Sofia Henales |
Madrid (EFE).- City councils and specialized shops promote recycling initiatives for sex toys such as vibrators, since modesty and ignorance means that many users do not know what to do with them when they want to throw them away.
The quick answer would be to go to a clean point to deposit them, but many people have doubts about where exactly, since they are made of plastic, silicone and batteries when not of other types of materials, several specialists in the sector have explained to EFE.
For this reason, a few weeks ago the Castellón City Council inaugurated its ‘vibrator cemetery’, a recycling project for this type of sex toys in collaboration with the three erotic shops in the city so that “people can deposit their device when it is broken” instead of leaving it anywhere, explained the councilor for waste, Ignasi Garcia.
“What we did was leave a box in each store and when it is full we pick it up to take it to the circuit of an eco-park”: in this way they hope to boost this service and “infect other municipalities to make them reflect that everything should be recycled, even a ‘satisfyer’”.

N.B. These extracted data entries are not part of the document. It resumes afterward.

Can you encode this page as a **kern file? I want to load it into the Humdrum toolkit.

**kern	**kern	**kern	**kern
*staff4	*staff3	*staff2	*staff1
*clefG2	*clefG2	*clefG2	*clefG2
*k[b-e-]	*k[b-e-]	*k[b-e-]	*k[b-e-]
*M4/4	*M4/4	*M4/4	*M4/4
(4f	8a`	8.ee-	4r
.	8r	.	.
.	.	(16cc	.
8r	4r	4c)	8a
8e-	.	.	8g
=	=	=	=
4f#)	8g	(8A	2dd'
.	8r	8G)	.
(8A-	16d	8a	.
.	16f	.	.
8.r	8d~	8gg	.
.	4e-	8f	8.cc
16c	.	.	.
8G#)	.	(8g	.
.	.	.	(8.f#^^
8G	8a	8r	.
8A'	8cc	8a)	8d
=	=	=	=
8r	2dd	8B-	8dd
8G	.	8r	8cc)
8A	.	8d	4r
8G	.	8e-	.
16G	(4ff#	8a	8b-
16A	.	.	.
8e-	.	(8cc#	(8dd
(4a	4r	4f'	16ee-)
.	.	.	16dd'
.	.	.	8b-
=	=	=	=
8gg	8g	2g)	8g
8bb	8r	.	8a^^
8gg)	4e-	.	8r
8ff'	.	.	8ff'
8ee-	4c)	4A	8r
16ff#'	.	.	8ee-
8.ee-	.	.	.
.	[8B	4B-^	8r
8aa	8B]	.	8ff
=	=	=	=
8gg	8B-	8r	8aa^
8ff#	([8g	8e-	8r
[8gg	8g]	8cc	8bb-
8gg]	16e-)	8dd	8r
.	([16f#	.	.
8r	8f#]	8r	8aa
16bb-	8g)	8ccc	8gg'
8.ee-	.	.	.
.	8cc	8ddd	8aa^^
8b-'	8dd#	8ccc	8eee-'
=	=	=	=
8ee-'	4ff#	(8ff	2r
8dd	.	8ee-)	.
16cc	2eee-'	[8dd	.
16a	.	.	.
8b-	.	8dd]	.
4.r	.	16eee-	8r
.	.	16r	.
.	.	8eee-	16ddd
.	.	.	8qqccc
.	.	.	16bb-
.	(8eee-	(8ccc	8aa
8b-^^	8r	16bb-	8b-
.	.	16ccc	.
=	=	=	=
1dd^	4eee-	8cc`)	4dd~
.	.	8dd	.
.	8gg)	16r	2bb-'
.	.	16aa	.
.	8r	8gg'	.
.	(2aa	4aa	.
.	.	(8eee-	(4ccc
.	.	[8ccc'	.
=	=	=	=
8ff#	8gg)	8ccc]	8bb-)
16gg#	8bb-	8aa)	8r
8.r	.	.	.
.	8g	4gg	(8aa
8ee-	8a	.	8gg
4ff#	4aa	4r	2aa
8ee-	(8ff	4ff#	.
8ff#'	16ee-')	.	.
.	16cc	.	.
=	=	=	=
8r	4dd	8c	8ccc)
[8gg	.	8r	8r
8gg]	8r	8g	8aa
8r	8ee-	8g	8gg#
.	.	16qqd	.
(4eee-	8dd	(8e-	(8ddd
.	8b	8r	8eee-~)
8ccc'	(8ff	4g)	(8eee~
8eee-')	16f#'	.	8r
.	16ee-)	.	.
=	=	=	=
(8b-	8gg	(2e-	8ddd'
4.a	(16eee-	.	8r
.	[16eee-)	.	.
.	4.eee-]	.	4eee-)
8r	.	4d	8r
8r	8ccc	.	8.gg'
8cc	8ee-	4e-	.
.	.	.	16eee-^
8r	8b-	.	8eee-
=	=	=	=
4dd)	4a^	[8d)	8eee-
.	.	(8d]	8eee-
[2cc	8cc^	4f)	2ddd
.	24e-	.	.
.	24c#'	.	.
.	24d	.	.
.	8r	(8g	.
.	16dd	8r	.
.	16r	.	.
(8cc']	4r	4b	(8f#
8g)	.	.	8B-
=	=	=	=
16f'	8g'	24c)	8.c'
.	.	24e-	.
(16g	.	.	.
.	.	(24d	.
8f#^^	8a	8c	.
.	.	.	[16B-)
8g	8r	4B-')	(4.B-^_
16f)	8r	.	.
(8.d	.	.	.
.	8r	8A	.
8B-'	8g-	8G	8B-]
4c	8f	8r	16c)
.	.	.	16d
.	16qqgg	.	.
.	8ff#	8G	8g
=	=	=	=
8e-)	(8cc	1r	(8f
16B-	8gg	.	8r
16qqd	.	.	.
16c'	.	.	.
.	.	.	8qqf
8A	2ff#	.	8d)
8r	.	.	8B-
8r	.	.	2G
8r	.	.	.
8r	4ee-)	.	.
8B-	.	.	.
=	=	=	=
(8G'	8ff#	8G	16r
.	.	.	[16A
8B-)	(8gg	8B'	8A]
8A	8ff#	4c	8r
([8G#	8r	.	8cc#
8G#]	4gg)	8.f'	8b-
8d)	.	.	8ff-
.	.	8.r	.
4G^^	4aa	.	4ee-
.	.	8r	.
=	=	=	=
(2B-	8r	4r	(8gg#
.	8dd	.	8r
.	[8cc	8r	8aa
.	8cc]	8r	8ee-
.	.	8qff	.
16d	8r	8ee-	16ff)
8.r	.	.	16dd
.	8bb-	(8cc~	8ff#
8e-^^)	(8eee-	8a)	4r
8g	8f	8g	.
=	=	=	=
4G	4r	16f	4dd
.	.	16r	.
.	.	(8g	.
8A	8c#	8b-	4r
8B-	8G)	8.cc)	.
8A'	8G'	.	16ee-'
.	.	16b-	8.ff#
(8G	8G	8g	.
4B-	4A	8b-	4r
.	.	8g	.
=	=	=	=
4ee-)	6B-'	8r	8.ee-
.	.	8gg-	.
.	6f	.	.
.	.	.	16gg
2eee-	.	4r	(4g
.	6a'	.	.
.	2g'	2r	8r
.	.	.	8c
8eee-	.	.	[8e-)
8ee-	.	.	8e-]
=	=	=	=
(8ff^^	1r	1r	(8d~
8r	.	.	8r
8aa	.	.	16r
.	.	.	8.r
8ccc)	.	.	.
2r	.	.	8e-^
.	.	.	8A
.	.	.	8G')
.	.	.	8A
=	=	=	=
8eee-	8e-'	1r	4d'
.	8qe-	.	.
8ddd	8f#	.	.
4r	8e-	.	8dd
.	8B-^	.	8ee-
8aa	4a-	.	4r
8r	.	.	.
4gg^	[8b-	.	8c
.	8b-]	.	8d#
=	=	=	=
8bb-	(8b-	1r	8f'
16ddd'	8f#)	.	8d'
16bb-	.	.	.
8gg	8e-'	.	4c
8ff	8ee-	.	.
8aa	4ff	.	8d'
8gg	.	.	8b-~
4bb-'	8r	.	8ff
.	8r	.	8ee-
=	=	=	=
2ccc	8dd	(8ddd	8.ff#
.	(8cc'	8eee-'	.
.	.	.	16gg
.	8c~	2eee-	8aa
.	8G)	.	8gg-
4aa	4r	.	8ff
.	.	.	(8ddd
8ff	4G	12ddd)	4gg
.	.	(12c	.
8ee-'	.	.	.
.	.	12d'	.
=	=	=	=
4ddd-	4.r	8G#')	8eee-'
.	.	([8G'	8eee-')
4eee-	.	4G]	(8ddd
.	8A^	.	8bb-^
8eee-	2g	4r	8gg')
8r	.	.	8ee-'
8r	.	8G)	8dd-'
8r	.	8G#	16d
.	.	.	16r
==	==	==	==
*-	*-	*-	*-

This type of initiative “has a provocative part and a controversial part, since there were people who applauded it and others could be modest…, you have to be daring to do it”, has acknowledged García who, even so, affirms that “it has worked very well ”, because only in the first days 25 toys were collected.
The idea came from the owner of the Kinplaer erotic shop, Inma Molina, who asked the councilor the possibility of installing these containers “just like there are places where you leave the batteries”, given the evidence that some clients were already delivering broken devices. before putting the plan into action.
Precisely one of the users of the service, Ángela Moya, has been the designer of the graphic image of the campaign, which highlights the importance of “making visible and naturalizing the sexual”.
Moya acknowledges that he had “a toy that was already very old” and before working on the project “I didn’t know where to deposit it”, although on the Internet “I saw that you can send it by mail to some companies that are responsible for cleaning it, separating the motor and its components and get rid of it.
The chain of erotic supermarkets Lys Erotic Store, located in Madrid, is one of these companies and its manager, Óscar Fernández, has explained that since 2016 he has been in charge of “breaking them apart and depositing their parts in clean points so that recycling is done correctly”. .
Before that, “only one company in Belgium recycled sex toys” and for this reason they began to offer this service since “vibrators are considered small electrical appliances, but nobody said what to do with them” when they stopped working.
Fernández regretted that there is no “technical service” in charge of repairing these devices intended to give pleasure, since “the entire electronic system is encapsulated, integrated, and it costs twice as much to fix them as to buy new ones.”
In her company “we recover the cables, plates and small microchips so that it is possible to produce other dildos, ‘satisfyer’ and other products”, thus avoiding “the excessive consumption of resources and the environmental cost”.
When a utensil of this type arrives at the clean point, it is not recorded exactly what device it is, as explained by sources from the Madrid Commonwealth of the Northwest, but rather “it is deposited in the ‘small electrical appliances’ line, in the same place as a calculator or a radio.
Later they separate and take advantage of their pieces.
Sales of sex toys increased by 300% in 2020 in full confinement, and in 2021 they increased another 30%, according to a study carried out by the parapharmaceutical multinational Atida Mifarma.
I don’t think the title of your article matches the content lol. Just kidding, mainly because I had some doubts after reading the article.
Can you be more specific about the content of your article? After reading it, I still have some doubts. Hope you can help me.